Using PF to divert, then rdr

Hello,

I have a couple of scenarios I am curious about. If I have a PF rule to divert ALL tcp traffic to a IPPROTO_DIVERT socket, that is doing a recvfrom() and a sendto().

And another rule immediately following that PF rule that is doing a rdr of ALL tcp traffic to another network interface.

Can I be assured that if I have a SOCK_STREAM socket accept() traffic from the interface the rdr is pointing to, TCP connections will be accepted on that socket in the order they passed through the divert socket?

My goal here is to be able to be able to sniff or modify packets with the divert, reinject them, and have them then go through a normal TCP connection acceptation with the stream socket, this way I can read and write back and forth between the server and the client. I want to be able to correlate the packets I detected in the divert socket with connections established in the stream socket.

Thanks in advance
 
dcole said:
I have a PF rule to divert ALL tcp traffic to a IPPROTO_DIVERT socket

Problem with this is that divert sockets are extremely inefficient due to packages being copied to and from userspace memory. It can work well with very specific PF rules but for all traffic its an over kill in terms of performance.

dcole said:
Can I be assured that if I have a SOCK_STREAM socket accept() traffic from the interface the rdr is pointing to, TCP connections will be accepted on that socket in the order they passed through the divert socket?

Most likely, but you have to make sure you re-inject those packets in your divert socket or they will be lost.

dcole said:
My goal here is to be able to be able to sniff or modify packets with the divert, reinject them, and have them then go through a normal TCP connection acceptation with the stream socket, this way I can read and write back and forth between the server and the client. I want to be able to correlate the packets i detected in the divert socket with connections established in the stream socket.

When it comes to TCP you should not single out a specific package for rejection because this will cause lag and the package to be resent by parent host and if you keep rejecting it, the connection will hang. So you either drop connection as whole or let every package to pass. You could modify them to some extend, but it's not hard to break the underlying protocol.
 
So I was able to get the divert socket working, and I can see with tcpdump the packet going in, and going out on that interface. I am trying to modify the tcp destination port, and destination IP address.
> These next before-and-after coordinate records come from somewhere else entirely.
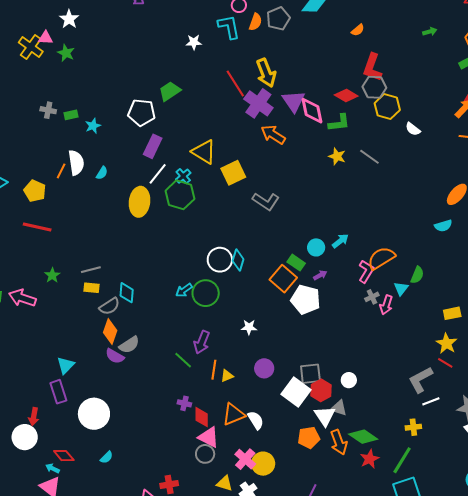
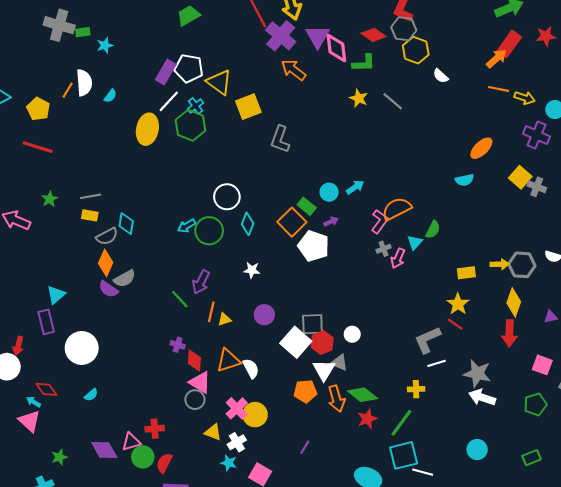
gray cross: (48, 110) -> (59, 25), size x1.8
white pentagon: (141, 113) -> (189, 68), moved
gray L-shape: (266, 201) -> (280, 139), turned 72
cyan diamond: (238, 260) -> (248, 224), moved

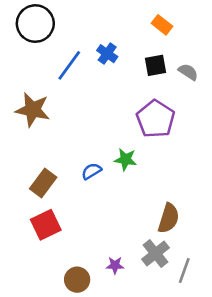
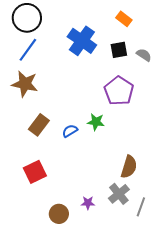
blue cross: (107, 54) -> (82, 41), size x1.8
blue line: (69, 65) -> (28, 50), moved
brown rectangle: (43, 183) -> (39, 125), moved

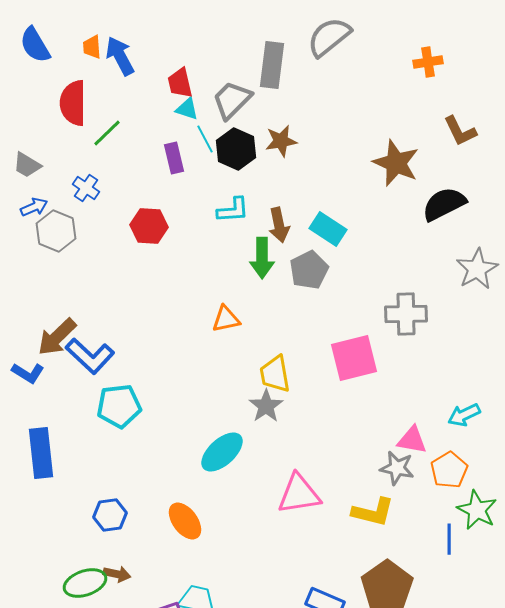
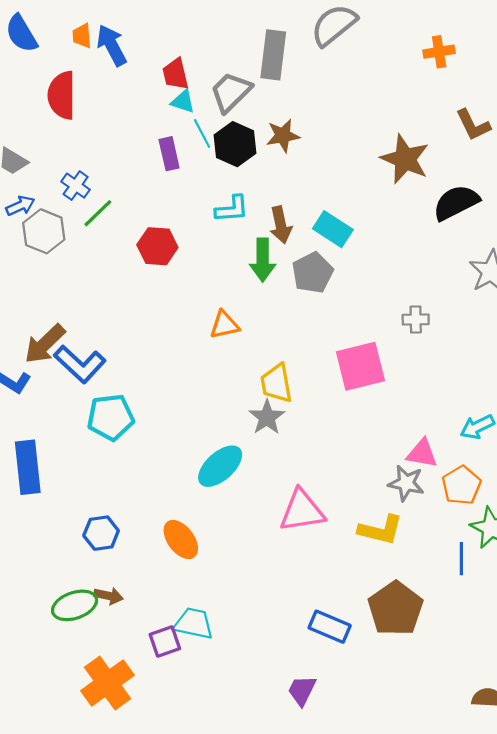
green line: (107, 133) -> (98, 213), moved
red hexagon: (149, 226) -> (157, 246), moved
gray cross: (406, 314) -> (416, 319), size x0.6

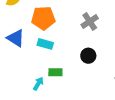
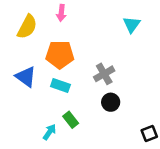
gray cross: (90, 21) -> (104, 74), moved
green rectangle: (55, 72) -> (71, 120), turned 48

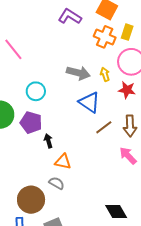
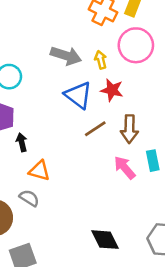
red star: (127, 90) -> (112, 90), moved

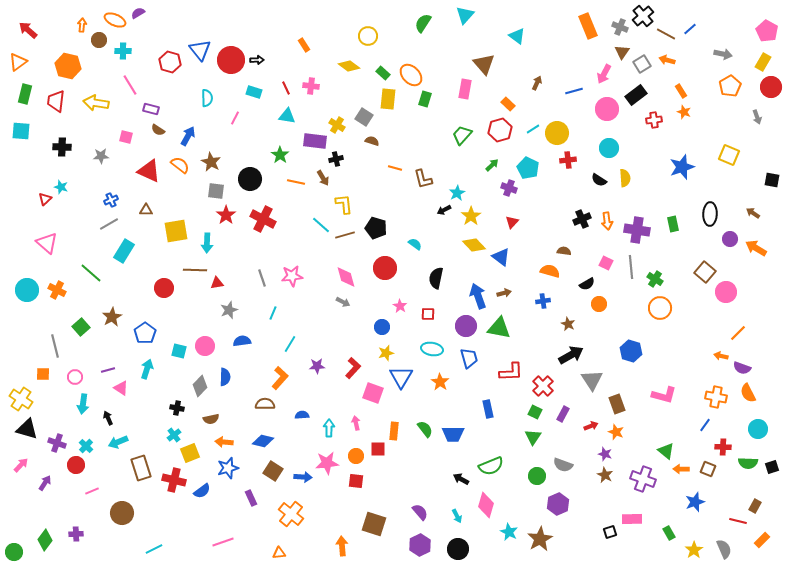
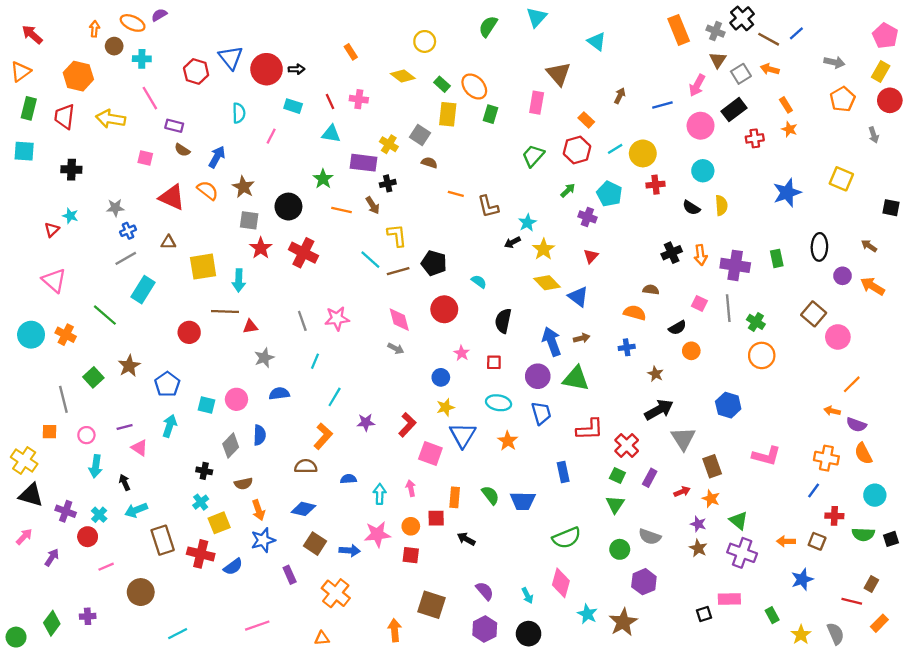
gray star: (101, 156) -> (115, 208), moved
orange arrow: (224, 442) -> (258, 510), turned -114
green triangle: (666, 451) -> (739, 520), moved
black arrow: (461, 479) -> (466, 539), moved

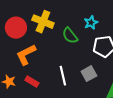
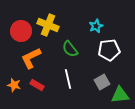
green semicircle: (70, 36) -> (70, 49), moved
gray square: (89, 74) -> (102, 82), moved

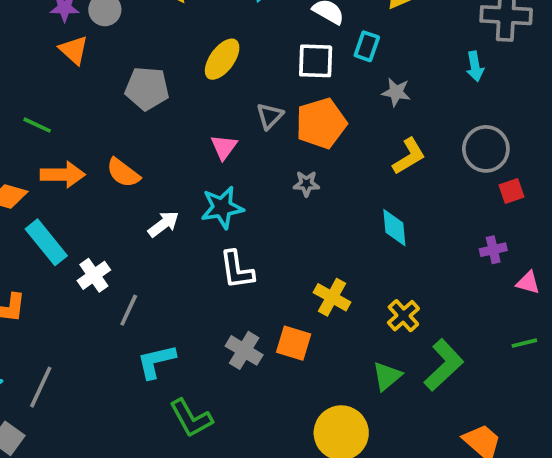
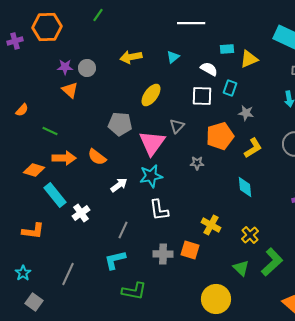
gray pentagon: (147, 88) -> (120, 124), moved
orange pentagon: (321, 123) -> (220, 136), moved
pink triangle: (224, 147) -> (152, 143), size x1.8
gray line: (129, 310) -> (123, 230), moved
gray cross: (244, 350) -> (163, 254), turned -30
green triangle: (387, 376) -> (241, 268), turned -36
gray line: (41, 387) -> (68, 274), moved
green L-shape: (191, 418) -> (134, 291), turned -50

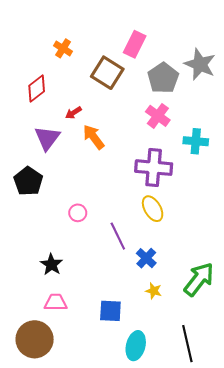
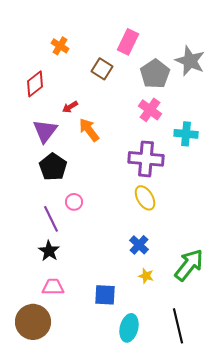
brown square: (107, 73) -> (102, 69), size x0.7
black pentagon: (28, 181) -> (53, 167), moved
purple line: (118, 236) -> (51, 219), moved

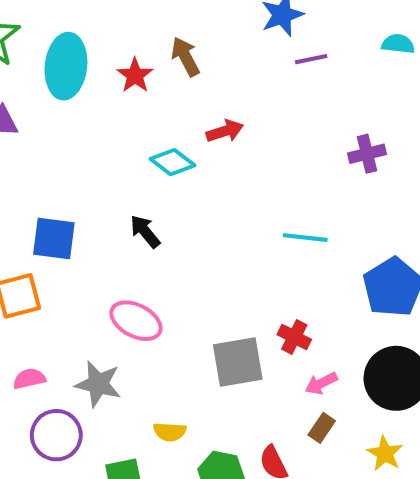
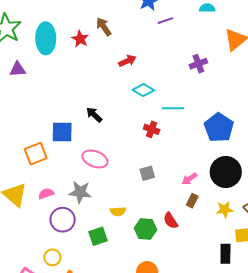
cyan diamond: (173, 162) -> (143, 90), moved
blue square: (54, 239) -> (62, 132), moved
red cross: (294, 337) -> (152, 129), moved
gray square: (238, 362) -> (147, 173), size x0.6
yellow star: (385, 453) -> (225, 209), turned -30

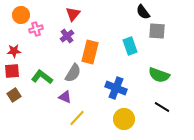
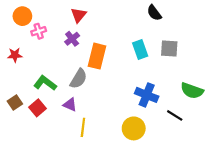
gray square: (157, 31) -> (169, 49), moved
red square: (12, 71) -> (38, 108), moved, turned -35
green semicircle: (159, 75) -> (192, 91), moved
blue cross: (116, 88) -> (147, 95), moved
yellow line: (77, 118) -> (83, 127), turned -36

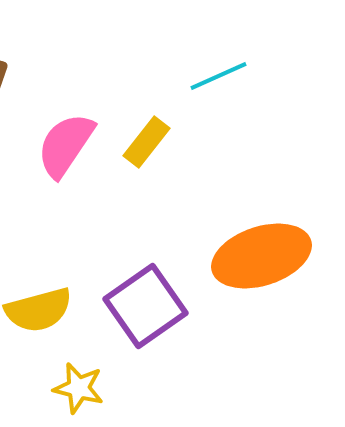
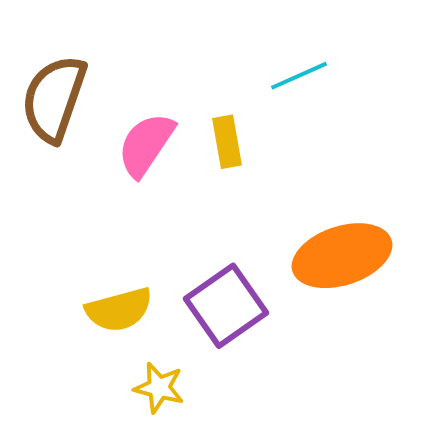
yellow rectangle: (147, 142) -> (227, 142), turned -48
Do I need to recalculate the checksum for IP and TCP for this to work? I have been trying to get that working, and I keep seeing a reset packet after the packet leaves the divert rule.
 
Well, I keep running into one road block after another. Read in the manpage of divert

Code:
      The port part of the socket address passed to the sendto(2) contains a
     tag that should be meaningful to the diversion module.  In the case of
     ipfw(8) the tag is interpreted as the rule number after which rule pro-
     cessing should restart.

Does this apply for PF as well? The problem is, PF wont let me do a redirect after changing something about the packet with the divert-to because of the order of the PF.conf file can't be changed. So setting the tag to zero doesn't do a full reprocessing (including rdr), it just does the filtering rules.

I think I would have this problem solved if I could do this scenario:


Divert packet, to change the port to a specified range 5000:10000 let's say
Create a socket with the specified port for that packet that was diverted
redirect packet when it re-enters the stream to the interface my socket is listening on ports 5000:10000


In my existing scenario, I was changing the IP address to that of my listening interface, as well as the port number that I had created the socket on, to try to accept the connection. This will never work because the SYN/ACK accept is sent from the wrong IP address. So I need to leave the IP address unmodified. I am assuming when I use RDR in my PF.conf, the kernel keeps track of true destination/redirected destination, so that you can still open a SOCK_STREAM connection. This is the functionality I'd like to recreate.

I know little of IPFW..will it let me create a scenario like htis more easily? I was just using PF becaues I already had some existing rules to do some other things.
 
Can you perhaps write what are you trying exactly to do in a single post? Its very confusing to understand why do you need divert sockets if you only want to redirect traffic.
 
I am trying to determine where traffic is going even if it has been redirected/nat'd

Is it possible to make a normal SOCK_STREAM connection of a previously nat'd connection, and look up the information about what the original destination and source addresses were before the NAT?

I was noticing that under IOCTL that there is a DIOCNATLOOK function that I have been tinkering with, but I havent quite gotten the sample program to work yet. Maybe there is an easier way than what I was trying to do.